Restated, consumption expenditure plus savings equals disposable income[3] after accounting for transfers such as payments to children in school or elderly parents' living and care arrangements.[4]
The marginal propensity to consume (MPC) is the fraction of a change in disposable income that is consumed. For example, if disposable income rises by $100, and $65 of that $100 is consumed, the MPC is 65%. Restated, the marginal propensity to save is 35%.
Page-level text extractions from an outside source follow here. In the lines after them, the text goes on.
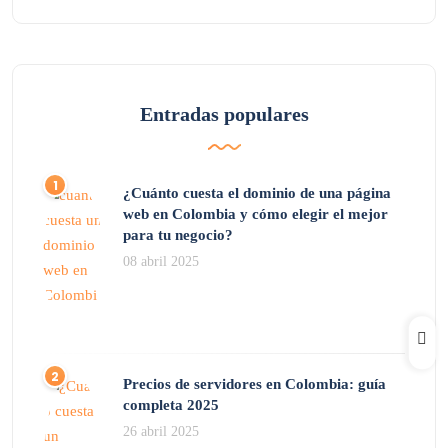
Entradas populares
¿Cuánto cuesta el dominio de una página
web en Colombia y cómo elegir el mejor
para tu negocio?
08 abril 2025
Precios de servidores en Colombia: guía
completa 2025
26 abril 2025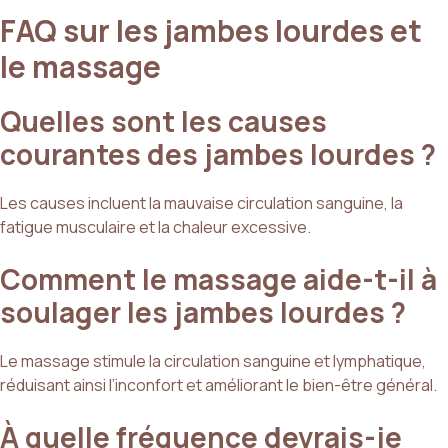
FAQ sur les jambes lourdes et
le massage
Quelles sont les causes
courantes des jambes lourdes ?
Les causes incluent la mauvaise circulation sanguine, la
fatigue musculaire et la chaleur excessive.
Comment le massage aide-t-il à
soulager les jambes lourdes ?
Le massage stimule la circulation sanguine et lymphatique,
réduisant ainsi l’inconfort et améliorant le bien-être général.
À quelle fréquence devrais-je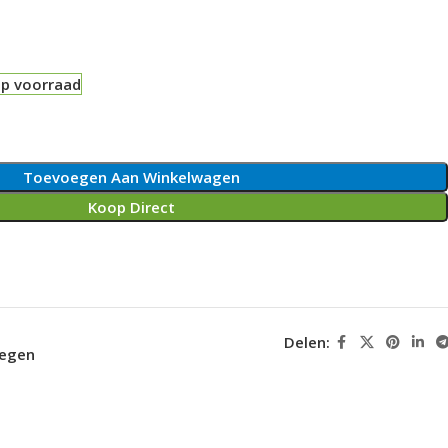
op voorraad
Toevoegen Aan Winkelwagen
Koop Direct
Delen:
oegen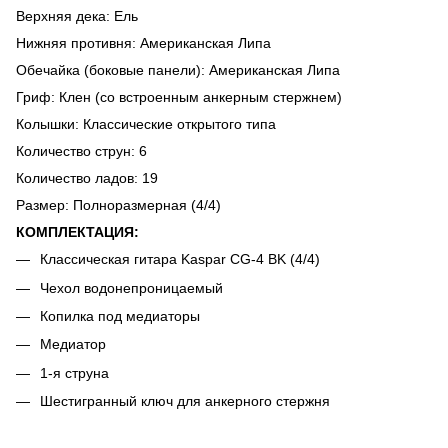
Верхняя дека: Ель
Нижняя противня: Американская Липа
Обечайка (боковые панели): Американская Липа
Гриф: Клен (со встроенным анкерным стержнем)
Колышки: Классические открытого типа
Количество струн: 6
Количество ладов: 19
Размер: Полноразмерная (4/4)
КОМПЛЕКТАЦИЯ:
Классическая гитара Kaspar CG-4 BK (4/4)
Чехол водонепроницаемый
Копилка под медиаторы
Медиатор
1-я струна
Шестигранный ключ для анкерного стержня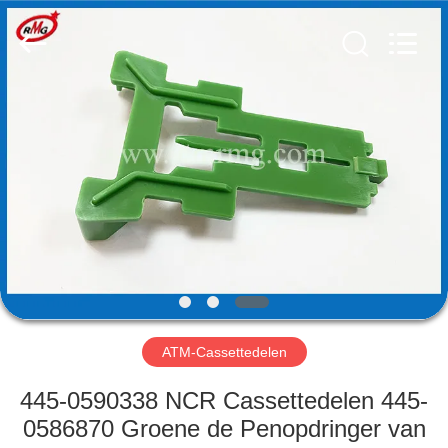
Guang
Science
And
Technology
Co.,
Ltd..
All
Rights
HUIS
Reserved.
PRODUCTEN
OVER
ONS
FABRIEKSTOCHT
ATM-Cassettedelen
KWALITEITSCONTROLE
445-0590338 NCR Cassettedelen 445-
0586870 Groene de Penopdringer van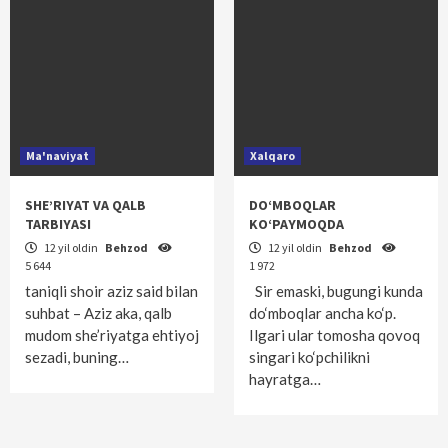
Ma'naviyat
Xalqaro
SHE’RIYAT VA QALB
DO‘MBOQLAR
TARBIYASI
KO‘PAYMOQDA
12 yil oldin
Behzod
12 yil oldin
Behzod
5 644
1 972
taniqli shoir aziz said bilan
Sir emaski, bugungi kunda
suhbat – Aziz aka, qalb
do‘mboqlar ancha ko‘p.
mudom she’riyatga ehtiyoj
Ilgari ular tomosha qovoq
sezadi, buning…
singari ko‘pchilikni
hayratga…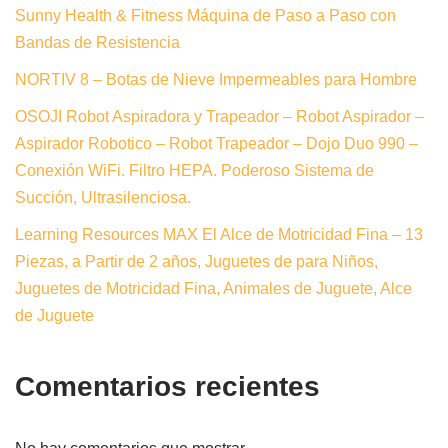
Sunny Health & Fitness Máquina de Paso a Paso con
Bandas de Resistencia
NORTIV 8 – Botas de Nieve Impermeables para Hombre
OSOJI Robot Aspiradora y Trapeador – Robot Aspirador –
Aspirador Robotico – Robot Trapeador – Dojo Duo 990 –
Conexión WiFi. Filtro HEPA. Poderoso Sistema de
Succión, Ultrasilenciosa.
Learning Resources MAX El Alce de Motricidad Fina – 13
Piezas, a Partir de 2 años, Juguetes de para Niños,
Juguetes de Motricidad Fina, Animales de Juguete, Alce
de Juguete
Comentarios recientes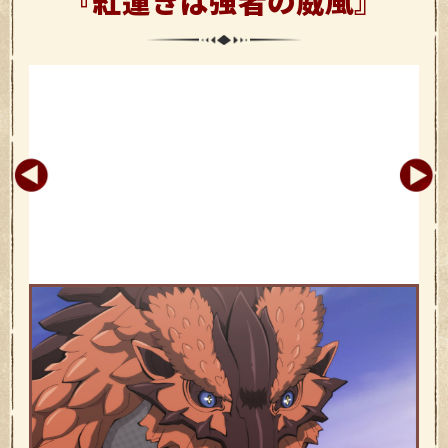
『
紅蓮
きは
強者
の威風』
あらすじ
グレンナイリとの決戦が始まる――！ 鉱人たちの援護射
撃を受けながら、グレンナイリと対峙するセラフィーナと
ヴェーオル。二人は銀晶華と雷声によって“炎の吐息”を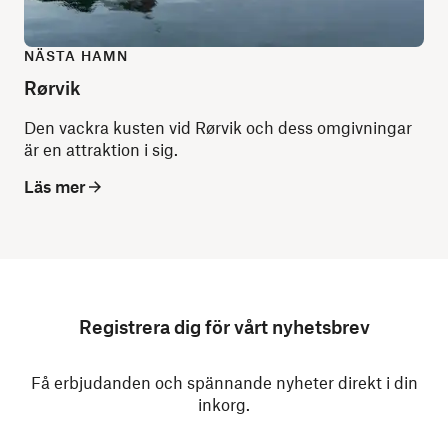
NÄSTA HAMN
Rørvik
Den vackra kusten vid Rørvik och dess omgivningar
är en attraktion i sig.
Läs mer
Registrera dig för vårt nyhetsbrev
Få erbjudanden och spännande nyheter direkt i din
inkorg.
For the purposes of calculating the amount of income subject to garnishments, United States' federal law defines disposable income as an individual's compensation (including salary, overtime, bonuses, commission, and paid leave) after the deduction of health insurance premiums and any amounts required to be deducted by law. Amounts required to be deducted by law include federal, state, and local taxes, state unemployment and disability taxes, social security taxes, and other garnishments or levies, but does not include such deductions as voluntary retirement contributions and transportation deductions. Those deductions would be made only after calculating the amount of the garnishment or levy.[5] The definition of disposable income varies for the purpose of state and local garnishments and levies.
The consumer leverage ratio is the expression of the ratio of total household debt to disposable income.[6]
Disposable income can be understood as:
Discretionary income is disposable income (after-tax income), minus all payments that are necessary to meet current bills. It is total personal income after subtracting taxes and minimal survival expenses (such as food, medicine, rent or mortgage, utilities, insurance, transportation, property maintenance, child support, etc.) to maintain a certain standard of living.[8] Expenses that persist with zero income are termed autonomous consumption. Discretionary income is the amount of an individual's income available for spending after the essentials have been taken care of:
The term "disposable income" is often incorrectly used to denote discretionary income. For example, people commonly refer to disposable income as the amount of "play money" left to spend or save.[citation needed]
The system of national accounts defined the concept of disposable income for all institutional sectors of the economy. For corporations it is equal to profit retained, and for the government it is equal to taxes + income received from public corporation. The sum of disposable income across all institutional sectors is called the national disposable income.[9][citation needed]
The consumer leverage ratio can be calculated as the ratio of total household debt to disposable personal income.